**DOCUMENT EXTRACT**

Segment Open

Skip to content Skip to navigation

Average ER Waiting Time? Planning for the Future, the Long View

August 9, 2008
by Joe Bormel
| Reprints

Topic: Average ER Waiting Time? Planning for the Future, the Long View

In this week’s WSJ, there was an article on page D4 “Average ER Waiting Time Jumps to Nearly an Hour,” which summarized the CDC’s National Hospital Ambulatory Medical Care Survey: 2006 Emergency Department Summary, NHSR007, also published this week.

Here’s a few highlights:

· Source: 2006 CDC NHAMCS data, 119 Million visits, 40.5 visits/100 persons

· Comparison: from 10 years ago

· Finding: Average times: 38 min (1997), 47 min (2004), 56 min (2006) (mean waiting time to see a physician)

· In the 11th paragraph, the lead author explains that ‘Averages’ are skewed by outliers, and the correct measure to use is ‘Median’.

· Median time to see a clinician: 31 minutes

· Increasing frequency of ED visits (up 32%) and decreased number of EDs (4,900->~4,600)

· This 40 page CDC doc (NHSR007) is chock full of interesting and potentially useful benchmark data, including patient flow indicators, broader access issues, socioeconomics, and detailed utilization data.

Segment Closed

**EXTRACTED DATA**

Segment Open

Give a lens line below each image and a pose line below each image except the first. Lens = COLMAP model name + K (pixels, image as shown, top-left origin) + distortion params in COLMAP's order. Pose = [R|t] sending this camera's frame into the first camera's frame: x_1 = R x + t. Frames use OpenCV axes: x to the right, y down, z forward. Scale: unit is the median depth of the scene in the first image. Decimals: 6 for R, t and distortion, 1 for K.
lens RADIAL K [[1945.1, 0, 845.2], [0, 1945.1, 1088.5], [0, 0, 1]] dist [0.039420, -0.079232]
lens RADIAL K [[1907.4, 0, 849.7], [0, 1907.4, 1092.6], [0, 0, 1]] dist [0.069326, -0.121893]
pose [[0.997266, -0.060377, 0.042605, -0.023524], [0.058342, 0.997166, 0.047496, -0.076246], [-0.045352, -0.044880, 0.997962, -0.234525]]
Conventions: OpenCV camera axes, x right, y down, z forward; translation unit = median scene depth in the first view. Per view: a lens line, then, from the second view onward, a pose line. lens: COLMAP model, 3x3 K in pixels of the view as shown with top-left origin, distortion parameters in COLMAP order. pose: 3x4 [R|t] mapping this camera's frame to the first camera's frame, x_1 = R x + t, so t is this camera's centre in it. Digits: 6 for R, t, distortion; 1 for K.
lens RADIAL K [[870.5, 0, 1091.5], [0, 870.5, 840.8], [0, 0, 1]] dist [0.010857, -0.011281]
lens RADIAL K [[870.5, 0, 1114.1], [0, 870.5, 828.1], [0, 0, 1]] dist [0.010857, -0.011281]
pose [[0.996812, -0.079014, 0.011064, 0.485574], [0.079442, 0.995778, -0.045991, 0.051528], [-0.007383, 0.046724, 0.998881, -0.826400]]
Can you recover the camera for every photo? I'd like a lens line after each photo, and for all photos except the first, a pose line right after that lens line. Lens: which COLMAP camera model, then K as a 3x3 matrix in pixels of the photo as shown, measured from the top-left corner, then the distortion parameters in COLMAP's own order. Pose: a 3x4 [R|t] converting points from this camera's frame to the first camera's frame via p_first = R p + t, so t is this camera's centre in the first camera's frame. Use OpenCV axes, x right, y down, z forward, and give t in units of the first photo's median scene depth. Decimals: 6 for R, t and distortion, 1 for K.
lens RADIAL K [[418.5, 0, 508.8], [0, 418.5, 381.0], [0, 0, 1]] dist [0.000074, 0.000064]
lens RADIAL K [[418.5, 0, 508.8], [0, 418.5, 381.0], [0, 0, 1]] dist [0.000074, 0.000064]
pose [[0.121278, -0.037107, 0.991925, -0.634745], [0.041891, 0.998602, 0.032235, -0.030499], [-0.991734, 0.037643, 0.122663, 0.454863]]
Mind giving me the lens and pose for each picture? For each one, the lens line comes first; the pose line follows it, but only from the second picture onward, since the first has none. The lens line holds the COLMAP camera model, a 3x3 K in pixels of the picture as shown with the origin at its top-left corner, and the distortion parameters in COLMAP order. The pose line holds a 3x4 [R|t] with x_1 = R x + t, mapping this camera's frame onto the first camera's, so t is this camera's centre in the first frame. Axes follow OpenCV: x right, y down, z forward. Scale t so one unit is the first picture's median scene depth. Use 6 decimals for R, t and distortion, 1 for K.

Segment Closed

**EXERCISE DETAILS**
Please decide whether each statement agrees with the post on ER waiting times, and answer yes or no with the deciding words quoted from it. 1. The median time to see a clinician was 31 minutes. 2. The number of EDs rose over the period compared. 3. The average waiting time in 2004 was 56 minutes.

**WRITTEN SOLUTION**
1. Yes: "Median time to see a clinician: 31 minutes"
2. No: "decreased number of EDs (4,900->~4,600)"
3. No: "47 min (2004)"